Hasta que un día alguien deslizó una carta bajo su puerta. Una carta de amor anónima y manuscrita en papel verjurado, en ese tipo de papel que lleva distintas marcas solo visibles al trasluz. Fue entonces cuando en Jacinta madrugaron los calores de la incertidumbre, de la pasión, de tantos sentimientos presos durante décadas. Esa misma noche y tras releer decenas de veces aquella misiva, la mujer escribió una carta de respuesta que depositó también en el umbral de la puerta, esperando que aquel pretendiente desconocido la recogiera. Así fue. El sobre, con su descarnado, ardiente contenido, desapareció y, solo un día después, apareció otra carta manuscrita en el mismo tipo de papel y en el mismo lugar. Jacinta miró a ambos lados de la calle en busca, quizá, del desconocido que la cortejaba. Solo los estorninos platicaban sobre los bordes de las chimeneas y en las cumbreras de los tejados, mientras tres gatos recorrían, muy despacio, los bardales de las tapias.

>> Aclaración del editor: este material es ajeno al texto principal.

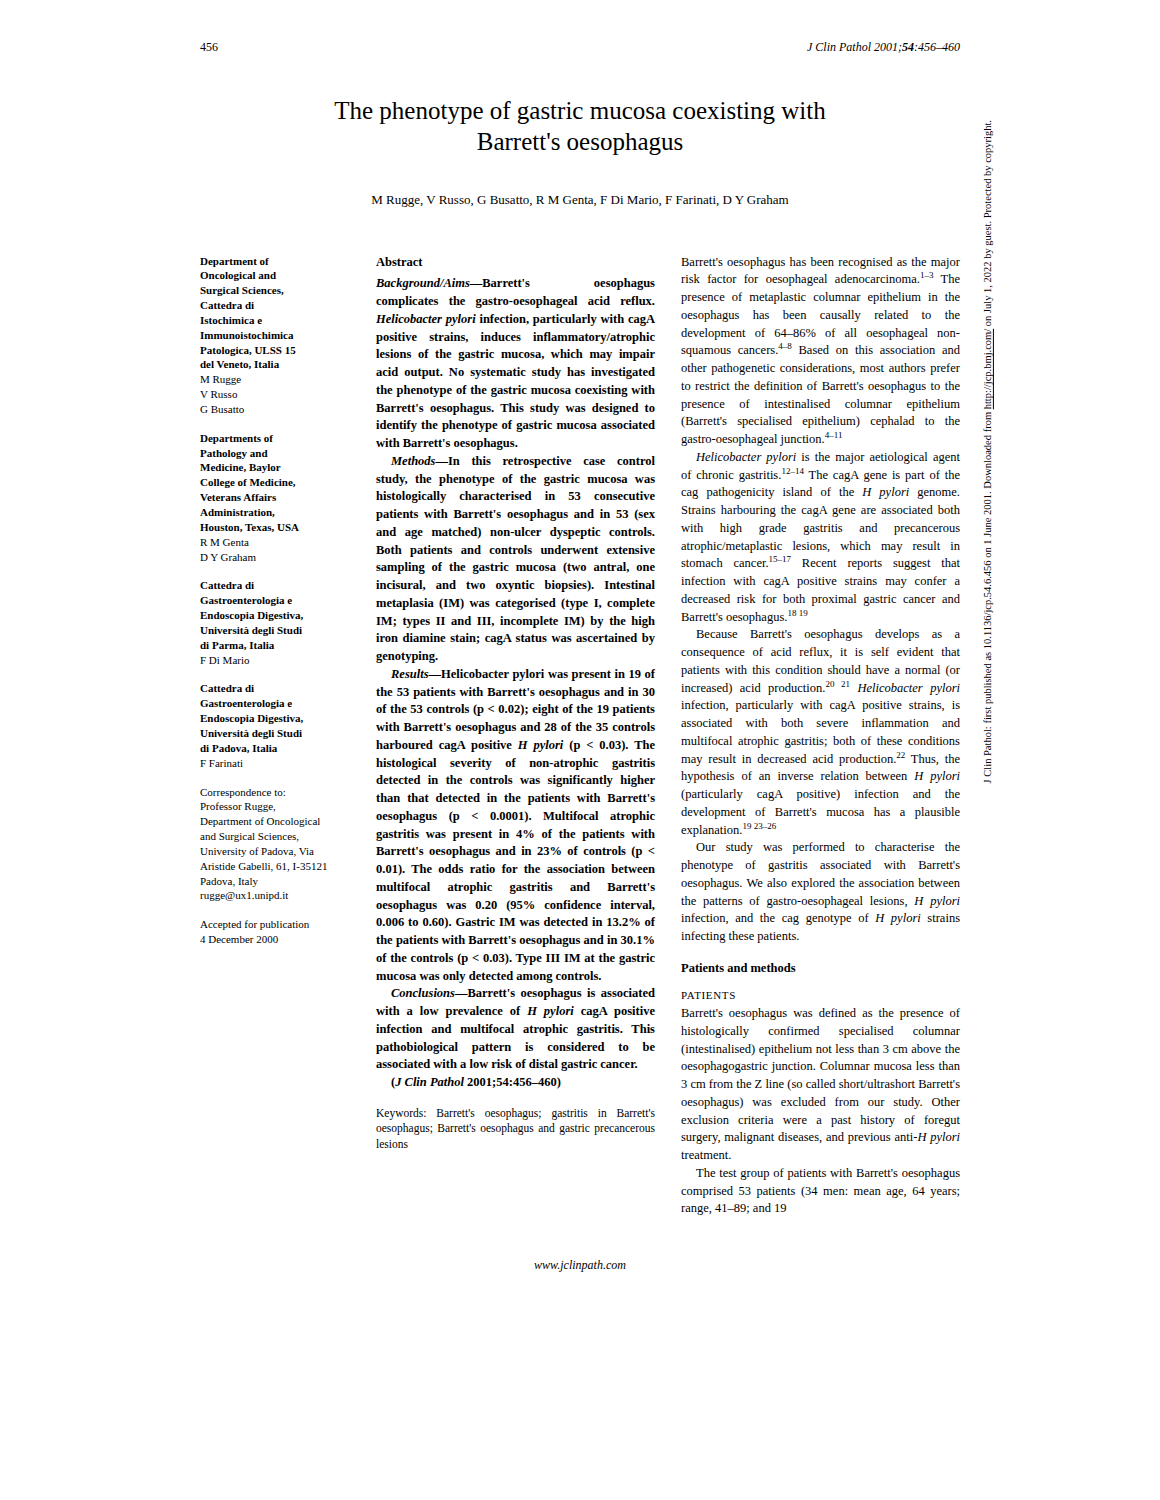J Clin Pathol: first published as 10.1136/jcp.54.6.456 on 1 June 2001. Downloaded from http://jcp.bmj.com/ on July 1, 2022 by guest. Protected by copyright.
456 J Clin Pathol 2001;54:456–460
The phenotype of gastric mucosa coexisting with
Barrett's oesophagus
M Rugge, V Russo, G Busatto, R M Genta, F Di Mario, F Farinati, D Y Graham
Department of
Oncological and
Surgical Sciences,
Cattedra di
Istochimica e
Immunoistochimica
Patologica, ULSS 15
del Veneto, Italia
M Rugge
V Russo
G Busatto
Departments of
Pathology and
Medicine, Baylor
College of Medicine,
Veterans Affairs
Administration,
Houston, Texas, USA
R M Genta
D Y Graham
Cattedra di
Gastroenterologia e
Endoscopia Digestiva,
Università degli Studi
di Parma, Italia
F Di Mario
Cattedra di
Gastroenterologia e
Endoscopia Digestiva,
Università degli Studi
di Padova, Italia
F Farinati
Correspondence to:
Professor Rugge,
Department of Oncological
and Surgical Sciences,
University of Padova, Via
Aristide Gabelli, 61, I-35121
Padova, Italy
rugge@ux1.unipd.it
Accepted for publication
4 December 2000
Abstract
Background/Aims—Barrett's oesophagus complicates the gastro-oesophageal acid reflux. Helicobacter pylori infection, particularly with cagA positive strains, induces inflammatory/atrophic lesions of the gastric mucosa, which may impair acid output. No systematic study has investigated the phenotype of the gastric mucosa coexisting with Barrett's oesophagus. This study was designed to identify the phenotype of gastric mucosa associated with Barrett's oesophagus.
Methods—In this retrospective case control study, the phenotype of the gastric mucosa was histologically characterised in 53 consecutive patients with Barrett's oesophagus and in 53 (sex and age matched) non-ulcer dyspeptic controls. Both patients and controls underwent extensive sampling of the gastric mucosa (two antral, one incisural, and two oxyntic biopsies). Intestinal metaplasia (IM) was categorised (type I, complete IM; types II and III, incomplete IM) by the high iron diamine stain; cagA status was ascertained by genotyping.
Results—Helicobacter pylori was present in 19 of the 53 patients with Barrett's oesophagus and in 30 of the 53 controls (p < 0.02); eight of the 19 patients with Barrett's oesophagus and 28 of the 35 controls harboured cagA positive H pylori (p < 0.03). The histological severity of non-atrophic gastritis detected in the controls was significantly higher than that detected in the patients with Barrett's oesophagus (p < 0.0001). Multifocal atrophic gastritis was present in 4% of the patients with Barrett's oesophagus and in 23% of controls (p < 0.01). The odds ratio for the association between multifocal atrophic gastritis and Barrett's oesophagus was 0.20 (95% confidence interval, 0.006 to 0.60). Gastric IM was detected in 13.2% of the patients with Barrett's oesophagus and in 30.1% of the controls (p < 0.03). Type III IM at the gastric mucosa was only detected among controls.
Conclusions—Barrett's oesophagus is associated with a low prevalence of H pylori cagA positive infection and multifocal atrophic gastritis. This pathobiological pattern is considered to be associated with a low risk of distal gastric cancer.
(J Clin Pathol 2001;54:456–460)
Keywords: Barrett's oesophagus; gastritis in Barrett's oesophagus; Barrett's oesophagus and gastric precancerous lesions
Barrett's oesophagus has been recognised as the major risk factor for oesophageal adenocarcinoma.1–3 The presence of metaplastic columnar epithelium in the oesophagus has been causally related to the development of 64–86% of all oesophageal non-squamous cancers.4–8 Based on this association and other pathogenetic considerations, most authors prefer to restrict the definition of Barrett's oesophagus to the presence of intestinalised columnar epithelium (Barrett's specialised epithelium) cephalad to the gastro-oesophageal junction.4–11
Helicobacter pylori is the major aetiological agent of chronic gastritis.12–14 The cagA gene is part of the cag pathogenicity island of the H pylori genome. Strains harbouring the cagA gene are associated both with high grade gastritis and precancerous atrophic/metaplastic lesions, which may result in stomach cancer.15–17 Recent reports suggest that infection with cagA positive strains may confer a decreased risk for both proximal gastric cancer and Barrett's oesophagus.18 19
Because Barrett's oesophagus develops as a consequence of acid reflux, it is self evident that patients with this condition should have a normal (or increased) acid production.20 21 Helicobacter pylori infection, particularly with cagA positive strains, is associated with both severe inflammation and multifocal atrophic gastritis; both of these conditions may result in decreased acid production.22 Thus, the hypothesis of an inverse relation between H pylori (particularly cagA positive) infection and the development of Barrett's mucosa has a plausible explanation.19 23–26
Our study was performed to characterise the phenotype of gastritis associated with Barrett's oesophagus. We also explored the association between the patterns of gastro-oesophageal lesions, H pylori infection, and the cag genotype of H pylori strains infecting these patients.
Patients and methods
Patients
Barrett's oesophagus was defined as the presence of histologically confirmed specialised columnar (intestinalised) epithelium not less than 3 cm above the oesophagogastric junction. Columnar mucosa less than 3 cm from the Z line (so called short/ultrashort Barrett's oesophagus) was excluded from our study. Other exclusion criteria were a past history of foregut surgery, malignant diseases, and previous anti-H pylori treatment.
The test group of patients with Barrett's oesophagus comprised 53 patients (34 men: mean age, 64 years; range, 41–89; and 19
www.jclinpath.com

La mujer recogió la carta, los dedos temblorosos, los labios sujetos a un tremor pálido, los párpados muy abiertos. La leyó con ansia, como arrancando las palabras para engarzarlas a su mente. Al terminar, el rostro de Jacinta palideció, su mandíbula se descolgó como en una parálisis flácida, los labios se tornaron mustios, su mirada esclava de las tres últimas frases:

“Quería que leyeras la carta que te dejé antes de ayer debajo de la puerta, para que te entrenaras escribiendo en el género epistolar, ya que hemos trillado durante algunos meses el narrativo. Por cierto, la tuya me ha gustado mucho, los sentimientos que expresas en esa carta parecen tan reales, tan creíbles que parece que estás realmente enamorada… No dejas de sorprenderme, eres una escritora fascinante, te lo aseguro”.

Esta última carta ya no era anónima. La firmaba Marcela, una viejecita de piel aún tersa y mirada suave que ejerció como maestra, hace demasiados años, en Villar de Cañas y en otros pueblecitos hoy acosados por la despoblación e ignorados por el progreso.


Detalle órgano de la iglesia de Nuestra Señora de la Asunción de Villar de Cañas. Taller de Julián de la Orden. S. XVIII. Fotografía José Andrés.